En l'espèce, à la suite du décès du son époux le 17 avril 2018, Mme [Y] [M] [C] veuve [S] a adressé à la caisse primaire d'assurance maladie une demande de capital décès datée du 16 mai 2018 qui a été réceptionné par la caisse dès le 17 mai 2018 (pièce 1 de l'appelante). La demande a donc bien été déposée dans le délai de deux ans suivant le décès de l'assuré et a ainsi interrompu le délai de prescription.
Après plusieurs échanges entre la caisse et Mme [Y] [M] [C] veuve [S] courant juillet 2018, cette dernière ne s'est plus manifestée auprès de la caisse avant le 21 septembre 2020 afin de connaître le devenir de sa demande ou de contester le rejet implicite de celle-ci par la caisse.
Or, le délai biennal de prescription qui avait été interrompu par le dépôt de la demande le 17 mai 2018 a recommencé à courir à compter de cette date. Mme [Y] [M] [C] veuve [S] pouvait donc agir en paiement du capital décès jusqu'au 17 mai 2020. La caisse souligne, cependant, qu'en raison des délais supplémentaires accordés en raison de la crise sanitaire, le délai de prescription a été reporté au 24 août 2020. En effet, par application de l'article 2 de l'ordonnance 2020-306 en date du 25 mars 2020, les délais de prescription ont été reportés de deux mois à partir du mois suivant la fin de l'état d'urgence, soit le 24 mai 2020, quelque soit la date d'expiration du délai au sein de cette période. Dès lors, le délais de prescription fixé au 17 mai 2020 a été décalé au 24 août 2020.

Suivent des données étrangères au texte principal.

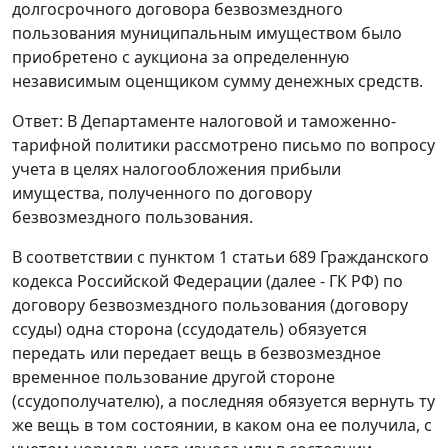
долгосрочного договора безвозмездного
пользования муниципальным имуществом было
приобретено с аукциона за определенную
независимым оценщиком сумму денежных средств.
Ответ: В Департаменте налоговой и таможенно-
тарифной политики рассмотрено письмо по вопросу
учета в целях налогообложения прибыли
имущества, полученного по договору
безвозмездного пользования.
В соответствии с пунктом 1 статьи 689 Гражданского
кодекса Российской Федерации (далее - ГК РФ) по
договору безвозмездного пользования (договору
ссуды) одна сторона (ссудодатель) обязуется
передать или передает вещь в безвозмездное
временное пользование другой стороне
(ссудополучателю), а последняя обязуется вернуть ту
же вещь в том состоянии, в каком она ее получила, с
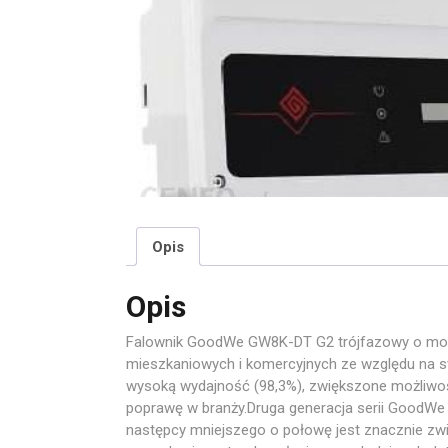
Opis
Opis
Falownik GoodWe GW8K-DT G2 trójfazowy o mocy
mieszkaniowych i komercyjnych ze względu na sw
wysoką wydajność (98,3%), zwiększone możliwości
poprawę w branży.Druga generacja serii GoodWe
następcy mniejszego o połowę jest znacznie zw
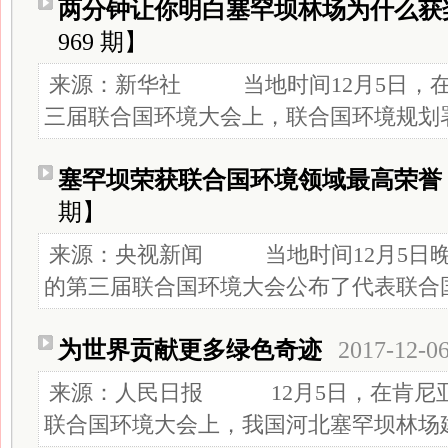
两分钟让你明白塞罕坝林场为什么获
969 期】
来源：新华社 当地时间12月5日，
三届联合国环境大会上，联合国环境规划署宣
塞罕坝荣获联合国环境领域最高荣誉
期】
来源：央视新闻 当地时间12月5日
的第三届联合国环境大会公布了代表联合国环
为世界贡献更多绿色奇迹
2017-12-0
来源：人民日报 12月5日，在肯尼
联合国环境大会上，我国河北塞罕坝林场建设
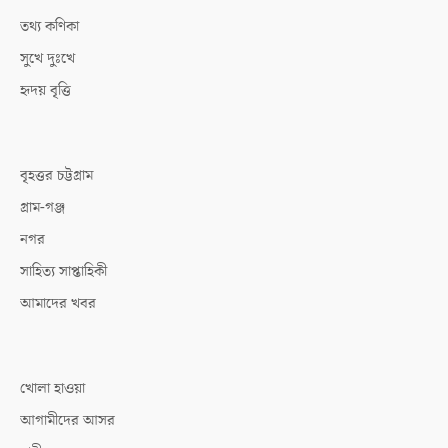
তথ্য কণিকা
সুখে দুঃখে
হৃদয় বৃত্তি
বৃহত্তর চট্টগ্রাম
গ্রাম-গঞ্জ
নগর
সাহিত্য সাপ্তাহিকী
আমাদের খবর
খোলা হাওয়া
আগামীদের আসর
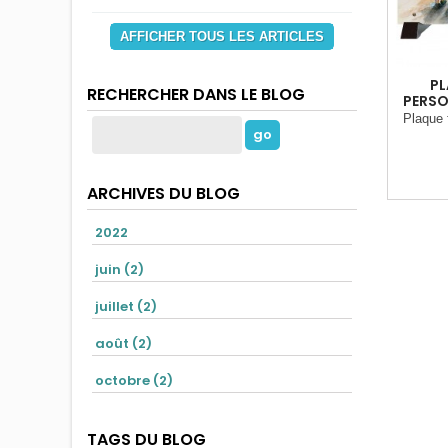
AFFICHER TOUS LES ARTICLES
PL
RECHERCHER DANS LE BLOG
PERSO
Plaque 
ARCHIVES DU BLOG
2022
juin (2)
juillet (2)
août (2)
octobre (2)
TAGS DU BLOG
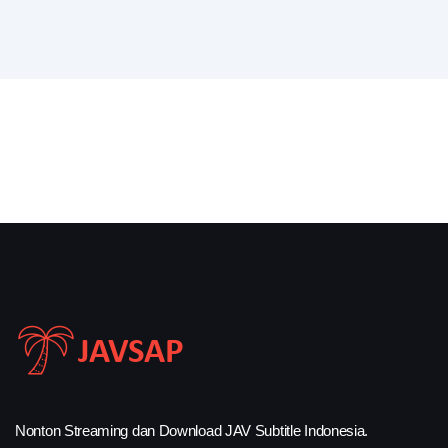
Nonton Streaming dan Download JAV Subtitle Indonesia.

L'action en paiement du capital décès de Mme [Y] [M] [C] veuve [S] s'est donc éteinte le 24 août 2020 et sa demande renouvelée le 21 septembre 2020 n'a pu interrompre la prescription qui était déjà acquise à cette date.
Le jugement sera intégralement infirmé.
Mme [Y] [M] [C] veuve [S] succombant à l'instance, elle sera condamnée aux entiers dépens.
PAR CES MOTIFS
La cour, statuant publiquement et contradictoirement, après en avoir délibéré conformément à la loi,
Infirme le jugement RG n°21/0026 rendu le 10 novembre 2021 par le pôle social du tribunal judiciaire de Vienne en toutes ses dispositions,
Statuant à nouveau,
Dit que l'action en paiement du capital-décès de Mme [Y] [M] [C] veuve [S] déposée le 17 mai 2018 est prescrite depuis le 24 août 2020,
Déboute Mme [Y] [M] [C] de ses demandes.
Condamne Mme [Y] [M] [C] veuve [S] aux dépens de l'appel.
Prononcé publiquement par mise à disposition de l'arrêt au greffe de la cour, les parties ayant été préalablement avisées dans les conditions prévues au deuxième alinéa de l'article 450 du code de procédure civile.
Signé par M. Jean-Pierre Delavenay, président et par Mme Chrystel Rohrer, greffier auquel la minute de la décision a été remise par le magistrat signataire.